La troupe se précipite sur la place où les attendent des blancs casqués et la dame importante venue de loin.
— Comme ils sont beaux ! dit la dame.
Et elle s'assied pour prendre des notes, sur une chaise de jardin vite apportée. Elle a posé son sac à main à côté d'elle, un grand cabas où sont entassés quantité d'objets usuels. Elle en tire un carnet et un crayon. Un noir s'est accroupi près d'elle pour lui donner les termes techniques, la « couleur locale » du futur article.
Les hommes dansent sans enthousiasme.
— Comme ils sont beaux ! redit la dame.
Les autres blancs approuvent. Ils en ont assez, eux aussi de ces danses répétées pour chaque visiteur. Mais quoi offrir ?
La cérémonie prend fin. Les noirs en sueur retournent au village, mélancoliquement, car la journée est perdue pour eux.

TROISIÈME TABLEAU
Un véritable enterrement au village.
Un homme est mort. Tous les masques sortent des cavernes.
Après les combats rituels, après les prises d'assaut des terrasses, torches en mains, les masques à genoux, recueillis, regardent passer sur le front qu'ils forment un homme portant le bâton de marche du défunt, touchante relique.
Le moment est solennel.
La foule multicolore est haletante.
C'est alors qu'on voit un personnage grotesque, à robe tombant sur les pieds, à tignasse énorme retenue par un filet : une sorte de caricature de dondon, briarde ou bourguignonne.
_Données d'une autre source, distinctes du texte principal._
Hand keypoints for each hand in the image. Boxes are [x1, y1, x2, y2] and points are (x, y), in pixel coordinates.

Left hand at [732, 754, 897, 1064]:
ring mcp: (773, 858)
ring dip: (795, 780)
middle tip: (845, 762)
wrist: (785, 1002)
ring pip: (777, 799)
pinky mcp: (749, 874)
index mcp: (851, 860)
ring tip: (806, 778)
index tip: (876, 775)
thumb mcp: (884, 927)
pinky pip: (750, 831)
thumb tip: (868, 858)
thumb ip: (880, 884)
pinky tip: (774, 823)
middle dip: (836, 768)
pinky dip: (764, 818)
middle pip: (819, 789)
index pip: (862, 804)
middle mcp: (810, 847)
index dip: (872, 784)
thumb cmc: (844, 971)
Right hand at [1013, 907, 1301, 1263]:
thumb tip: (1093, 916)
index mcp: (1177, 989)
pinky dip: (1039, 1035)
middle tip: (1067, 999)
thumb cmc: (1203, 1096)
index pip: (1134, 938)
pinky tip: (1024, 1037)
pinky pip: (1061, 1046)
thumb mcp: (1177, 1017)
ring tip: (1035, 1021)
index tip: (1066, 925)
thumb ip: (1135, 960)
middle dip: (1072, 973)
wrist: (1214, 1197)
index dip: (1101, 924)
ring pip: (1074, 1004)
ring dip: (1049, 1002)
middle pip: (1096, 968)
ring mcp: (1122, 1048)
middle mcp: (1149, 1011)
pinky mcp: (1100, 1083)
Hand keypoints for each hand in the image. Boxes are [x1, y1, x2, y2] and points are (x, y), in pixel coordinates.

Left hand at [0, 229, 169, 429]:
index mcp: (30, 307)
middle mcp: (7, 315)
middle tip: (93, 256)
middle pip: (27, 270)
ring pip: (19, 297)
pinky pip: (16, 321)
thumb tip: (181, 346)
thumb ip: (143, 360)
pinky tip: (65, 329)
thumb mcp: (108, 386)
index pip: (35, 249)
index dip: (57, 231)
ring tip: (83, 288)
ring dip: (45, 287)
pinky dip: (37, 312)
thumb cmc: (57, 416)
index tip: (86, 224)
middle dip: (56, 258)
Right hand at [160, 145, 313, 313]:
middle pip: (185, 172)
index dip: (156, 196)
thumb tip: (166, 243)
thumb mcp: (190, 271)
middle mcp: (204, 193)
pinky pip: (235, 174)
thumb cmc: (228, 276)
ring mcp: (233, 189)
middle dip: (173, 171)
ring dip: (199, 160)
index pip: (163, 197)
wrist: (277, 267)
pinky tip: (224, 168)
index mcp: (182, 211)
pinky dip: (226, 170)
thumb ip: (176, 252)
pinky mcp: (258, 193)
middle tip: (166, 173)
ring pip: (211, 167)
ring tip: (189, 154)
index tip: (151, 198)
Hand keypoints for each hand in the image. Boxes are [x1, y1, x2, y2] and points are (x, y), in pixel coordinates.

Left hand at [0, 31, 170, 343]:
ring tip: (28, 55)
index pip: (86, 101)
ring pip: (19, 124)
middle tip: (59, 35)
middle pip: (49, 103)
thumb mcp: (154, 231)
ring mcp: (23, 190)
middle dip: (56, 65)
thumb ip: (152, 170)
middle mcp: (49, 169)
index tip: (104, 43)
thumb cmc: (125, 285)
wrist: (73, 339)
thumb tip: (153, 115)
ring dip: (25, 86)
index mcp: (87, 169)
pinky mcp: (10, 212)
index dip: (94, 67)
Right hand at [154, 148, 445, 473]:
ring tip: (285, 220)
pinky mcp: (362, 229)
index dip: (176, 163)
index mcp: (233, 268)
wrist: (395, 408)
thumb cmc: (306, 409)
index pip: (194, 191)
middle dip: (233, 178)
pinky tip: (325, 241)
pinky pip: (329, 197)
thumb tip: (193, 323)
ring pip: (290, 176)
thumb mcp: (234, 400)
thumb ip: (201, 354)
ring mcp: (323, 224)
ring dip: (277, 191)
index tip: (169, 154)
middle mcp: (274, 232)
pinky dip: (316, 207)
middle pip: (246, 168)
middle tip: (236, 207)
Elle apparaît devant le front des masques, à petits pas. Elle s'assied sur une chaise de jardin miraculeusement surgie. Elle pose son sac à main à côté d'elle, une espèce de valise où sont entassés des objets hétéroclites. Elle en tire un carnet et un crayon. Un noir s'est accroupi près d'elle pour lui marmonner des explications.
Personne ne sourit, mais tout le monde pense que la caricature est bien réussie. Le culte des morts, chez certains noirs, veut que la société des masques soit une réduction de tous les peuples connus.
La dame blanche, bon gré, mal gré, est entrée en effigie dans le monde des croque-morts.